The Kosi River, which flows down from the Himalayas in neighbouring Nepal into India, where it joins the Ganges, burst its banks on Aug 18 and dramatically shifted course, moving dozens of kilometres to the east. It turned hundreds of square kilometres of land in Bihar into a giant lake. On Saturday, government engineers began digging a new channel to correct the course of the river and plug the 1.6km long breach in the embankment.
Disaster officials have not said when it would be safe for villagers to return, and displaced residents may have to remain in camps for several months. Most areas will probably remain flooded until monsoon rains taper off , officials say. The top administrative officials in three of the five Indian districts flooded by the river have been replaced in the past two weeks amid allegations of mismanaging relief efforts, the Press Trust of India news agency has reported.
With India and Nepal still trading accusations on who was to blame for the failure of the flood walls, it was unclear when work on repairing the breach would start, and how long it would take to complete. The delays have meant that India must be ready to provide for at least a million people for several months. "This is really only the beginning," said Malini Morzaria, a European Commission humanitarian aid representative who visited the area last week, adding that the body has pledged ?2 million (Dh10.5m) to the aid effort.

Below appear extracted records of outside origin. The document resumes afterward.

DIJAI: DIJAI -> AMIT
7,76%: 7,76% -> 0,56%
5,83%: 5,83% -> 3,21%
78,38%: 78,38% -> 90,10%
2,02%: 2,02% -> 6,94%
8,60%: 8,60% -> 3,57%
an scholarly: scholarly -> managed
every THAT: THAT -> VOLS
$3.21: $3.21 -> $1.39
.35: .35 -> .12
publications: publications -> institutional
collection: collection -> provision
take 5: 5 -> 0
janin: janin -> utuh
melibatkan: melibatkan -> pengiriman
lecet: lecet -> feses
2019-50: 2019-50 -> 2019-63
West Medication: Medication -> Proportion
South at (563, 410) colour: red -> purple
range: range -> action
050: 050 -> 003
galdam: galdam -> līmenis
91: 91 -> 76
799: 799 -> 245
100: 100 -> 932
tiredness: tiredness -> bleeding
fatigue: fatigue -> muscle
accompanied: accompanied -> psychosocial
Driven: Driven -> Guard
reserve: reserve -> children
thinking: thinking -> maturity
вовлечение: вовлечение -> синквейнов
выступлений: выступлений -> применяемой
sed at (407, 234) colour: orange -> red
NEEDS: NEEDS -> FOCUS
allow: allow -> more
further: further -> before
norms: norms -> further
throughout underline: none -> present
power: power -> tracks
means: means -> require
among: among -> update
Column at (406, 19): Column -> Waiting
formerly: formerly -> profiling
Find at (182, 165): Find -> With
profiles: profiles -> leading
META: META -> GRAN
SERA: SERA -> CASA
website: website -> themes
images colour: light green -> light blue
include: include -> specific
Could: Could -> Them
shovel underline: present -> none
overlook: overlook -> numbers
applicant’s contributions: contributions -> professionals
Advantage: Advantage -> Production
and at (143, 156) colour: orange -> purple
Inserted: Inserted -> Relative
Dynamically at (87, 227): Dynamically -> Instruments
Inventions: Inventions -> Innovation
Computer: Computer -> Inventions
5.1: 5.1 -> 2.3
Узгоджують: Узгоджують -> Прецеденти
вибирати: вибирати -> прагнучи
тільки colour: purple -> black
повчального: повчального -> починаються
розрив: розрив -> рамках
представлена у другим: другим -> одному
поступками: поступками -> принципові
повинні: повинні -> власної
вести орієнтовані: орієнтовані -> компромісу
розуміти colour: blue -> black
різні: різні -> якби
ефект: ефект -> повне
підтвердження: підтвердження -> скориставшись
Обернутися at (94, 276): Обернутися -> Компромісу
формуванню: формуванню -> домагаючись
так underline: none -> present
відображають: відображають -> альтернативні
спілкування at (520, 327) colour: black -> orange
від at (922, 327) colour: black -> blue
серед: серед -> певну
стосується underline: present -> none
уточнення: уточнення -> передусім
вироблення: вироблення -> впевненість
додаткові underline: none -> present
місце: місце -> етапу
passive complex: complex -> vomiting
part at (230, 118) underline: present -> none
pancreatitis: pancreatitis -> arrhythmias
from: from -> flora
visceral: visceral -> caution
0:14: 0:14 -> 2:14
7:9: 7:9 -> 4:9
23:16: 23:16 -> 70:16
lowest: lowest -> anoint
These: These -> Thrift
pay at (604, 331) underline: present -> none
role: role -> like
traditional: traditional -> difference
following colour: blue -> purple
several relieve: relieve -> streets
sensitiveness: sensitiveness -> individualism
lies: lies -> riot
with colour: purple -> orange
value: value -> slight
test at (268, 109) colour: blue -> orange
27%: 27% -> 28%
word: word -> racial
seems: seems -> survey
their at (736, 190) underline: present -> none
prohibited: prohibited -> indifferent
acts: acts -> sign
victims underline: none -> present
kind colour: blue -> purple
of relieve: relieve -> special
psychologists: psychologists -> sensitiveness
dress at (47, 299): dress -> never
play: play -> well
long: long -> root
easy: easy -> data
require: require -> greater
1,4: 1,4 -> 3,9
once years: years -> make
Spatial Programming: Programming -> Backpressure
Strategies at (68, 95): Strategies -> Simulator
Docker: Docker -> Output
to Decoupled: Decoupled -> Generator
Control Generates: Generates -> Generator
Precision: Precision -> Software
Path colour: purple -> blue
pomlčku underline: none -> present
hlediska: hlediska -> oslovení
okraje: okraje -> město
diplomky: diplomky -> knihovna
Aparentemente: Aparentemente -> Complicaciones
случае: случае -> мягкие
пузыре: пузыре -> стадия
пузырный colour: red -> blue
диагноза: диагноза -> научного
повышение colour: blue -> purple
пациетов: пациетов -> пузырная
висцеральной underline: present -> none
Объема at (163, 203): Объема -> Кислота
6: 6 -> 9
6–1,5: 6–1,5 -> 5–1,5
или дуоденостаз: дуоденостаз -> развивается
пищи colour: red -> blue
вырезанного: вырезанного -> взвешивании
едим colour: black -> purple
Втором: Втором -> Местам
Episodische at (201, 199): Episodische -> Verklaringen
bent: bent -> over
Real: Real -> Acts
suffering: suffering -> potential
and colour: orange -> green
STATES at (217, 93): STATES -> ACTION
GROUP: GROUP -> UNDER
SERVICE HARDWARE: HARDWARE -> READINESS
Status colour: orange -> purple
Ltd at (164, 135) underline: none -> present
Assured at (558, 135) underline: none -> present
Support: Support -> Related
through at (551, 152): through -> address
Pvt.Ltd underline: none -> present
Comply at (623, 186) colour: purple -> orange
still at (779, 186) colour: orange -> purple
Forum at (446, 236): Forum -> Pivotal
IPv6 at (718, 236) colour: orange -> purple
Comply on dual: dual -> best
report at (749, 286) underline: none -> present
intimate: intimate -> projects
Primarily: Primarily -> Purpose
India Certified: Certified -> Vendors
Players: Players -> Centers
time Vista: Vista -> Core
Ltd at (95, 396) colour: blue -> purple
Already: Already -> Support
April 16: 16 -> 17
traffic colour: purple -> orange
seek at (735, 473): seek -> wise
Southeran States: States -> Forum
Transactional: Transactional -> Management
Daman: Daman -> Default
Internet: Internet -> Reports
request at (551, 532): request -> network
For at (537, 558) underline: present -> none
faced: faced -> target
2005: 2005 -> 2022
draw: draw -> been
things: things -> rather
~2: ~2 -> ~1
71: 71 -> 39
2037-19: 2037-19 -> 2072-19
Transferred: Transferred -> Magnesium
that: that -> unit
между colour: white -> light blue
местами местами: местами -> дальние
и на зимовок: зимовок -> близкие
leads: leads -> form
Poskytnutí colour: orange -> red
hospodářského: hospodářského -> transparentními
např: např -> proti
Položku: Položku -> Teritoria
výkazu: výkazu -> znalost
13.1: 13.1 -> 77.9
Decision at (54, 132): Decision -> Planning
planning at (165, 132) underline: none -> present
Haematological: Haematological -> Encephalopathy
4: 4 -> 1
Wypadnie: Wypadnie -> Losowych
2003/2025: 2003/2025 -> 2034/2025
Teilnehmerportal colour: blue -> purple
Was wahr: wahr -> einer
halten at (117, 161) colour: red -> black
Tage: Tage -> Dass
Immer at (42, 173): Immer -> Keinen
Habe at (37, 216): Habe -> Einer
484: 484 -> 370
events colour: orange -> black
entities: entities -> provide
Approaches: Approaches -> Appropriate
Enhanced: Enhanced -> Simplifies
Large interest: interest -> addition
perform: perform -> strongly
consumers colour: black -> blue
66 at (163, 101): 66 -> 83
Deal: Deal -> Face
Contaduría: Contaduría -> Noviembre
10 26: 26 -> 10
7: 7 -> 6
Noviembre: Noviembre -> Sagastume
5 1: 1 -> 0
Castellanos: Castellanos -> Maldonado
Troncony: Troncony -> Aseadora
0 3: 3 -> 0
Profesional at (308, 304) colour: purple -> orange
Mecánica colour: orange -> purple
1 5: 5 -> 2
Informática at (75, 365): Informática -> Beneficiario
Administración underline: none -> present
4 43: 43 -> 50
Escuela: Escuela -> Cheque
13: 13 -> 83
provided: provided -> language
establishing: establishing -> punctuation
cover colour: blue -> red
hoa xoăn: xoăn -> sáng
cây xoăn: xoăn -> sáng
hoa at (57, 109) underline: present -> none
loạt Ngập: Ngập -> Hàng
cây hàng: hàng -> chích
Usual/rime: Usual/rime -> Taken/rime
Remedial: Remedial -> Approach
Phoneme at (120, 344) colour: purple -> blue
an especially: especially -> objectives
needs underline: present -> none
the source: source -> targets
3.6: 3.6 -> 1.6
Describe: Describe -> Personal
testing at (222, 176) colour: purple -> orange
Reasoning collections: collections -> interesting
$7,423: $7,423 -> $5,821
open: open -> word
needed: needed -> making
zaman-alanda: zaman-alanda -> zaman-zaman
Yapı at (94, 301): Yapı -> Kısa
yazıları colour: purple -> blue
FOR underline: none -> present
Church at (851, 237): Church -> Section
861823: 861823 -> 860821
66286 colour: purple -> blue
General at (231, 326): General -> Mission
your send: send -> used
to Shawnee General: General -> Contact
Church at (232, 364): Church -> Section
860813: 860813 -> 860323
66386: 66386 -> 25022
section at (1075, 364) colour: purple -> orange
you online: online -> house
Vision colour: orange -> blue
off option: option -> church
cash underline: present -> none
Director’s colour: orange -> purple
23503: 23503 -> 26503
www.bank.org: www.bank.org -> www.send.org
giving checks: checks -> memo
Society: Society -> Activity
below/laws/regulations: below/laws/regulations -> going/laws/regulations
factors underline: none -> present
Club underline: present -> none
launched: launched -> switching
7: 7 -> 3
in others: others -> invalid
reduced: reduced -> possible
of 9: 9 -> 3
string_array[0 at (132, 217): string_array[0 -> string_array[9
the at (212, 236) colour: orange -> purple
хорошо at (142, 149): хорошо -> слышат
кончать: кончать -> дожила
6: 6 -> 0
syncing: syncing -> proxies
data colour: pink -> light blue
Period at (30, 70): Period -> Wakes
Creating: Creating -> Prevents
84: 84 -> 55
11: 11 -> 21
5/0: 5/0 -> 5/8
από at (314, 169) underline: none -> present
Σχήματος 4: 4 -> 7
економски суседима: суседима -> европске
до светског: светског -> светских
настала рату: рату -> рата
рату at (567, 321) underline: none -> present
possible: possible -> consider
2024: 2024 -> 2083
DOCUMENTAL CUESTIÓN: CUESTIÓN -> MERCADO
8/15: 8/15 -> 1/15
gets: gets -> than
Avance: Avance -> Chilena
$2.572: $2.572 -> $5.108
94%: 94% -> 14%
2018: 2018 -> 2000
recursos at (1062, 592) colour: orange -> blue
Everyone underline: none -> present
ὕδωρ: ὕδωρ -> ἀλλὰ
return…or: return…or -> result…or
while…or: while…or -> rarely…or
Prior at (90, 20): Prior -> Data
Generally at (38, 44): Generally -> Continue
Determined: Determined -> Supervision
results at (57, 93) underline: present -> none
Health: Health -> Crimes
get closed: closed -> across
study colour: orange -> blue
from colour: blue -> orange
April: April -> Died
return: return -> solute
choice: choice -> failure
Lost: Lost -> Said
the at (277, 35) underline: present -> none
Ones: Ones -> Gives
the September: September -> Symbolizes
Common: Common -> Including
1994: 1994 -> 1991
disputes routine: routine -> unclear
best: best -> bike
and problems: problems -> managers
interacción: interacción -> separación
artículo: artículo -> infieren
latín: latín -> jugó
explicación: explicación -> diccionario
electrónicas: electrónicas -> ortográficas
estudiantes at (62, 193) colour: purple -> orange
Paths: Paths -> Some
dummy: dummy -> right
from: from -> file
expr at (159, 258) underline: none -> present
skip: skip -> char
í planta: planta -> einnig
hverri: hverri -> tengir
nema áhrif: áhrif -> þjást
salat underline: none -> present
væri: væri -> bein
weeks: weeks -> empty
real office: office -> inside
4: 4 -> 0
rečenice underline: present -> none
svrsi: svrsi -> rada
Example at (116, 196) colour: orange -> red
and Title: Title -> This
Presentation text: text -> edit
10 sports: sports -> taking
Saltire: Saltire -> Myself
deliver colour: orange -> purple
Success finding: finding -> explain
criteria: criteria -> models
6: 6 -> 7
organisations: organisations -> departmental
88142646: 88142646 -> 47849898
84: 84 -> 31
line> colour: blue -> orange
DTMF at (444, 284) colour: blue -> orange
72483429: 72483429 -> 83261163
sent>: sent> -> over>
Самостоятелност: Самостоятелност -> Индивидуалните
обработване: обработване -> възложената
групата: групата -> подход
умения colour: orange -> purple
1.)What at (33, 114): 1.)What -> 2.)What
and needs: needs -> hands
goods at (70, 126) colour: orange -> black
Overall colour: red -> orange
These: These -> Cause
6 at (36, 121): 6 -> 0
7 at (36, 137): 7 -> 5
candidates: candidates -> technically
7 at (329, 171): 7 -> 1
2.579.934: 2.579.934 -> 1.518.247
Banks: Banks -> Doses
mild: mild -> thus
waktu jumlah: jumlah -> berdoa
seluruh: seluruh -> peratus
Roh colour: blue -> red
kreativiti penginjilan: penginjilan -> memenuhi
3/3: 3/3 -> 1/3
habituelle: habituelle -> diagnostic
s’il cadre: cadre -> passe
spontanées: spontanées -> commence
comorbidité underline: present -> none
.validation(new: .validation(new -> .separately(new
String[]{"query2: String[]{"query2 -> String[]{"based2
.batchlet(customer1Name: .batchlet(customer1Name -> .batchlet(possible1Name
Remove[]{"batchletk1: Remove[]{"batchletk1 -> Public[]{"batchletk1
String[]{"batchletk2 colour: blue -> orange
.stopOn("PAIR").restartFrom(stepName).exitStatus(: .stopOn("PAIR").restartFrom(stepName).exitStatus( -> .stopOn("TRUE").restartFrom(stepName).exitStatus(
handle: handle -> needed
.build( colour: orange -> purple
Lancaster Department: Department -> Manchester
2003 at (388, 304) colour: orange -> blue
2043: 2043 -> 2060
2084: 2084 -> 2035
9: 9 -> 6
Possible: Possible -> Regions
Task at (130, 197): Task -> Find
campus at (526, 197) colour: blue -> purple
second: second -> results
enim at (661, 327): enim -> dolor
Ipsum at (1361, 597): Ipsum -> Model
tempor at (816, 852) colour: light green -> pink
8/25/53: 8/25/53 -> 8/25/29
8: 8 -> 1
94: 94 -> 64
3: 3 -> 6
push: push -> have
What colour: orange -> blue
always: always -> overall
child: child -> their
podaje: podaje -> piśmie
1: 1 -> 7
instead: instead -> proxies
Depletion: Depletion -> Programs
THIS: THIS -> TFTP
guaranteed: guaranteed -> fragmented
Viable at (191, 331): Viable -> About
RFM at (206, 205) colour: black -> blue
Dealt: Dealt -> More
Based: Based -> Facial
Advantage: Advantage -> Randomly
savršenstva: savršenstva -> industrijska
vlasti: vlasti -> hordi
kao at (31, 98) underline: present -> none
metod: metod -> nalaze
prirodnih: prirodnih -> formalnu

"There is still much work to be done in reaching the most vulnerable," she said. With a month to go before the end of India's often deadly June-to-September monsoon season, officials warn the danger is far from over. "People think the flood is over. In the last two to three days, at least 10,000 to 15,000 have gone back," Mr Amrit, the state disaster official, said. "We have another 25 days to go. What if the levels go up again?"